Wow, it has been a long ass mofo-in time since I've updated this beast, lol. Been quite busy. School, band, people, and tons more, heh. I'm in a pretty good mood incase you haven't noticed. Everything is kind of starting to fall into place. THE GUIDANCE PEOPLE FINALLY FIXED MY SCHEDULE!!!!!!!! w00t. Here's the new one:
English III, English IV Honors, band, stagecraft, jazz band, economics, and then drama. Fun, fun, fun.

Anywhoot, tomorrow I'm going paintballing again with Brian. I went for the first time this past Sunday, it was really fun, especially since I didn't get shot. I'm hoping I'll continue to not get shot tomorrow, lol. I don't think I will, Brian's really cool about protecting me.

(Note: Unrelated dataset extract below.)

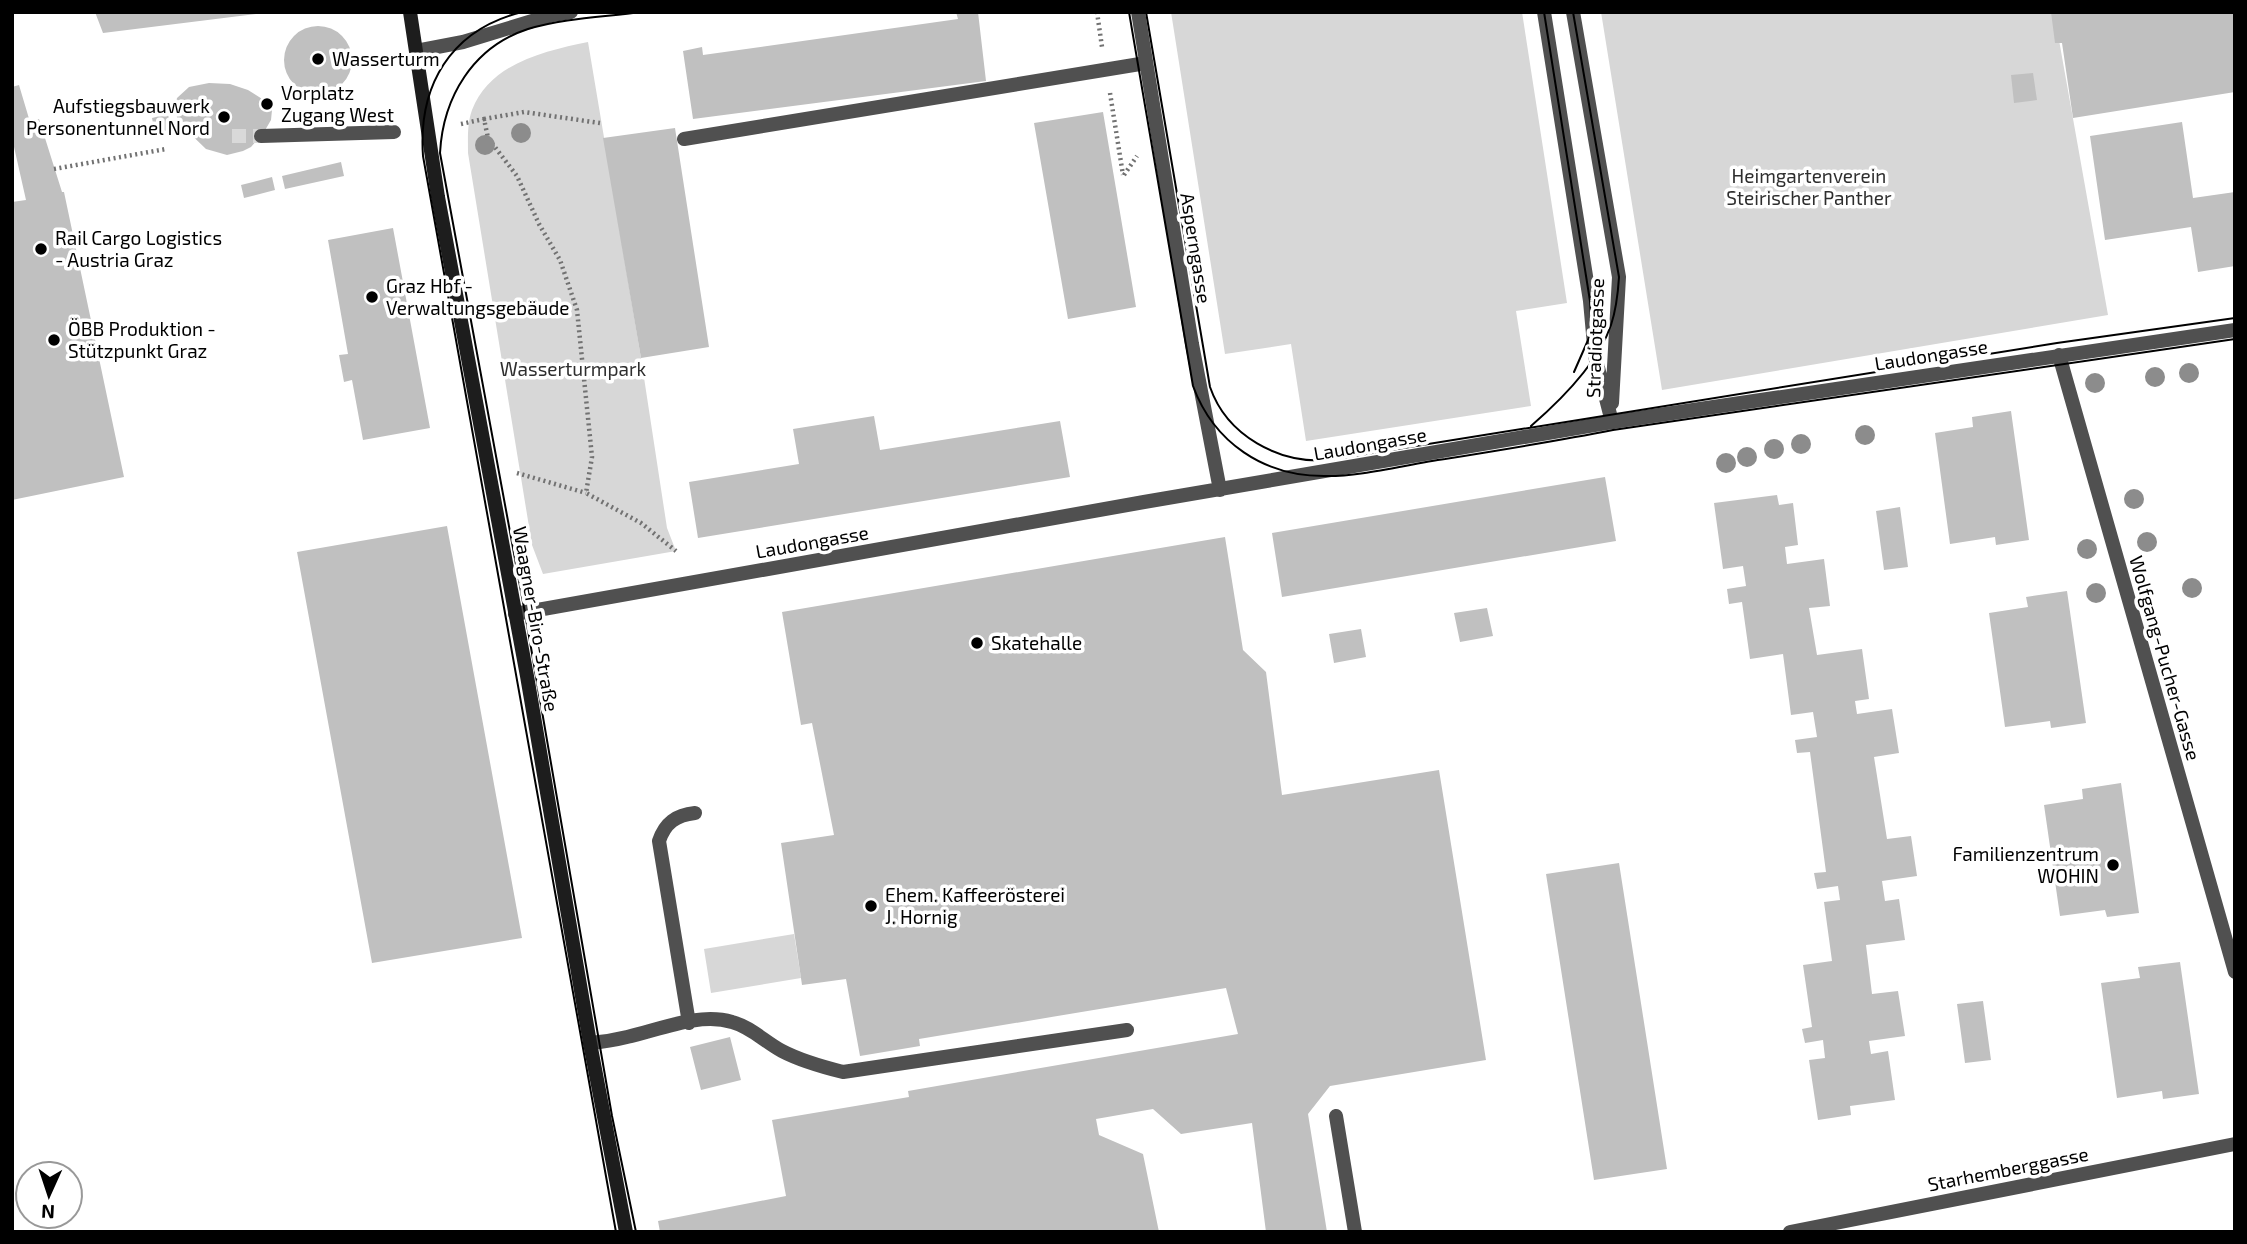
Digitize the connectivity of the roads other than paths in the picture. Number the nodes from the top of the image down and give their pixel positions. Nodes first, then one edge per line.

Yeah, so those of you who actually know me, know that I have been wrestling with... a bit of a situation. I love Wes, with all of my heart, and to the best of my teenage knowledge. But I don't wanna be a 17 year old wife. And, well, the issue goes on, and you know the story. (If you don't, then you prolly weren't meant to, sorry!) Moving along, I talked to Wes last night and I think it went pretty damn well. Infact I couldn't have hoped for a better conversation. It's like this gigantic, horrid weight has been lifted off my shoulders. I swear, Wes is the most incredible person in the world. He could not have been more understanding of the whole ordeal. Heh, I told Brian that I talked to Wes... about everything. He was a bit worried that Wes was gonna cause him some pain, lol. He said he wouldn't, and I believe him, so I told Brian not to worry. It's still hard, obviously, no matter what outcome, I knew that it was gonna be hard. But this is the best I could've imagined it to be. To my understanding of last night's outcome... well, I don't know if I could exactly define the result. We're not broken up... but... I'm not playing the teenage wife part anymore... I guess I'm with Wes, with the allowance to see other people? Or something... I don't know... it's still a bit gray as to... well... everything, but at least it's out in the open. I do know that, regardless of my status right now, I'm not going to be sleeping with anyone. I don't wanna get in that deep with anyone else. No way in hell.

Well, I guess that's all for now. Later peoples.